Come to me, all who labor and are heavy laden, and I will give you rest. 29 Take my yoke upon you,    and learn from me, for I am gentle and lowly in heart, and you will find rest for your souls. 30 For       my yoke is easy, and my burden is light.” ~ Matthew 11:28-30

*** Interestingly, this is the only passage where Jesus reveals what His heart is like: gentle and humble.

3. BE RECEPTIVE.  For years I was a blockade posing as a welcoming party.  I told myself that I cared about evangelism and discipleship, but in reality I didn’t want a bunch of dirty sinners coming near me or God’s sanctuary.  How backwards this is!

If people are sick and wounded, who in their right mind would tell them to fix themselves before we can take them to the doctor?!  We sing, “Come as you are,” but we really mean, “Come as you should be.”  No more for me; I hope the same those this may apply to!
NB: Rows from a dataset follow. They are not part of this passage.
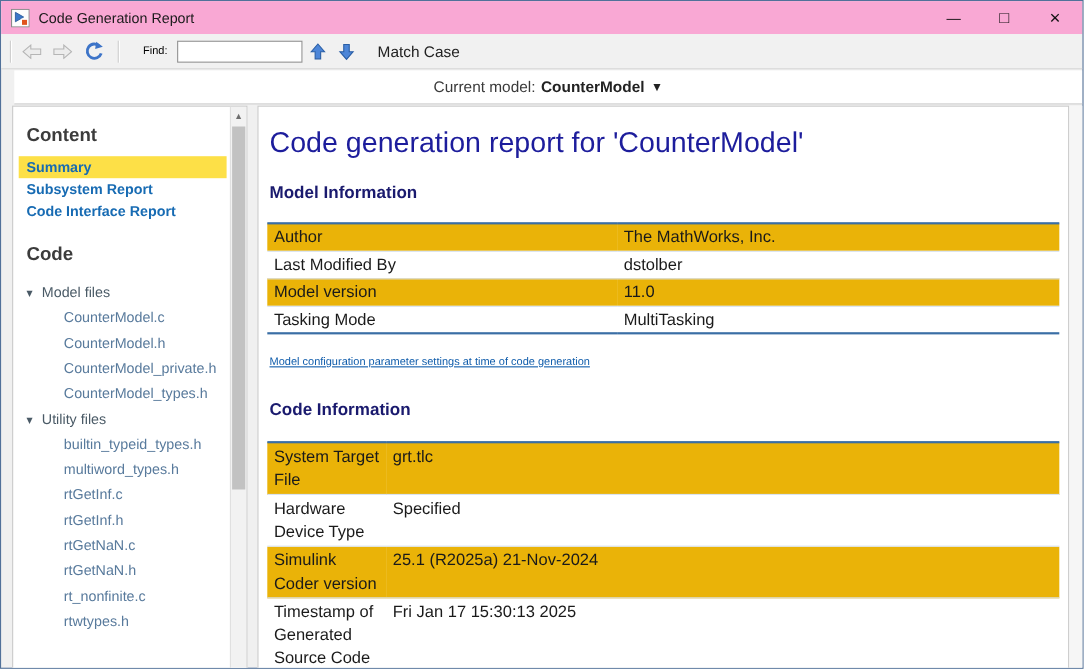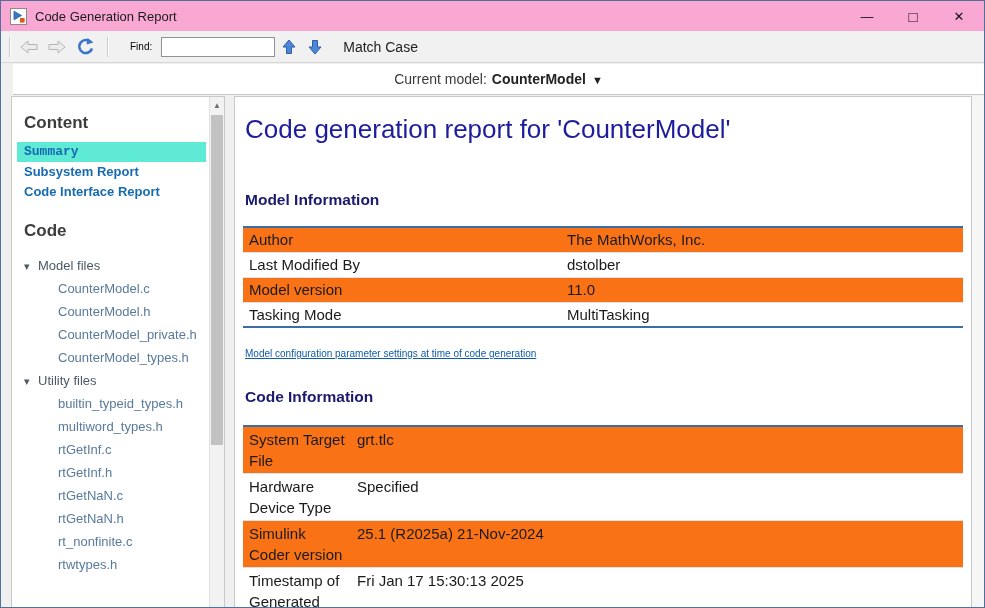--- a/index.html
+++ b/index.html
@@ -41,49 +41,49 @@
   .modelbar .model-name { font-weight:bold; color:#222; }
   .modelbar .caret { font-weight:bold; font-size:11px; color:#222; margin-left:6px; padding-top:1px; }
 
   
   .sidebar { position:absolute; left:10px; top:95px; width:214px; height:513px;
              background:#fff; border:1px solid #c9c9c9; overflow:hidden; padding:0 22px 0 12px; }
   .content-heading, .code-heading { margin:16px 0 9px 0; font-size:17px; font-weight:bold; color:#3c3c3c; }
   .code-heading { margin-top:19px; margin-bottom:13px; }
   .nav-item { height:20px; line-height:20px; font-size:13px; font-weight:bold; color:#176bb3;
               margin-left:-7px; padding-left:7px; width:189px; cursor:pointer; white-space:nowrap; }
-  .nav-item.selected { background:#5eead4;font-family:Liberation Mono, monospace; }
+  .nav-item.selected { background:#fde047; }
   .tree-parent { height:23px; line-height:23px; font-size:13px; color:#4a5a66; white-space:nowrap; cursor:pointer; }
   .tree-parent .tri { display:inline-block; width:14px; font-size:11px; color:#4a5a66; }
   .tree-child { height:23px; line-height:23px; font-size:13px; color:#587a9c;
                 padding-left:34px; white-space:nowrap; cursor:pointer; }
 
   
   .side-scroll { position:absolute; right:0; top:0; bottom:0; width:15px;
                  background:#f2f2f2; border-left:1px solid #e0e0e0; }
   .sb-btn { height:16px; display:flex; align-items:center; justify-content:center;
             font-size:8px; color:#6e6e6e; }
   .sb-thumb { position:absolute; left:1px; right:1px; top:18px; height:330px; background:#c2c2c2; }
 
   
   .main { position:absolute; left:233px; top:95px; width:738px; height:513px;
           background:#fff; border:1px solid #c9c9c9; overflow:hidden; padding:0 8px; }
   .right-strip { position:absolute; left:971px; top:95px; width:14px; height:513px; background:#f6f6f6; }
 
   .report-title { margin:15px 0 0 2px; font-size:26px; font-weight:normal; color:#1d1d9c; line-height:34px; }
   .section-heading { font-size:15.5px; font-weight:bold; color:#1a1a6e; margin-left:2px; line-height:20px; }
-  .mi-heading { margin-top:44px; }
+  .mi-heading { margin-top:20px; }
   .ci-heading { margin-top:26px; }
 
   table.info { border-collapse:collapse; width:720px; margin-top:16px;
                border-top:2px solid #3a6ea5; border-bottom:2px solid #3a6ea5;
                font-size:15px; color:#1a1a1a; table-layout:fixed; }
   table.info tr { border-bottom:1px solid #d9e3f0; }
   table.info tr:last-child { border-bottom:none; }
-  table.info tr.alt { background:#f97316;padding-left:44px; }
+  table.info tr.alt { background:#eab308;padding-left:44px; }
   table.t1 td { padding:2px 6px; height:25px; }
   table.t1 td.label { width:318px; }
   table.t2 { margin-top:18px; }
   table.t2 td { padding:1px 6px 1px; vertical-align:top; line-height:21px; }
   table.t2 td.label { width:108px; }
   table.t2 tr td { padding-top:2px; padding-bottom:2px; }
 
   .config-link { display:inline-block; margin:20px 0 0 2px; font-size:10px;
                  color:#0f5cab; text-decoration:underline; cursor:pointer; }
 </style>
In closing, it is the example of Christ that will rescue us from the politics of our world.  There are many reasons Jesus became a man and came to the earth.

Let us never forget that among them He had the mission to, “seek and save that which was lost” (Mt. 18:11; Lk. 19:10), “serve and give His life” (Mk. 10:45; Mt. 20:28), give life that would lead to abundance (Jn. 10:10), and “save sinners” (1 Tim. 1:15) by ridding humanity of the one thing that separates it from God, sin. (Jn. 1:29; Heb. 9:26-28; 1 Pet. 2:4; 1 Jn. 3:5)

* The only thing Jesus sought to destroy was the work of the devil, not the character, comfort, well-being, or potential of others who bear His image, regardless of their background, theology, translation of the Greek, or whatever hair-splitting argument the devil has robbed your joy over. (Jn. 12:31; Heb. 2:14; 1 Jn. 3:8)

Be blessed as you remind yourself of His crazy love for us.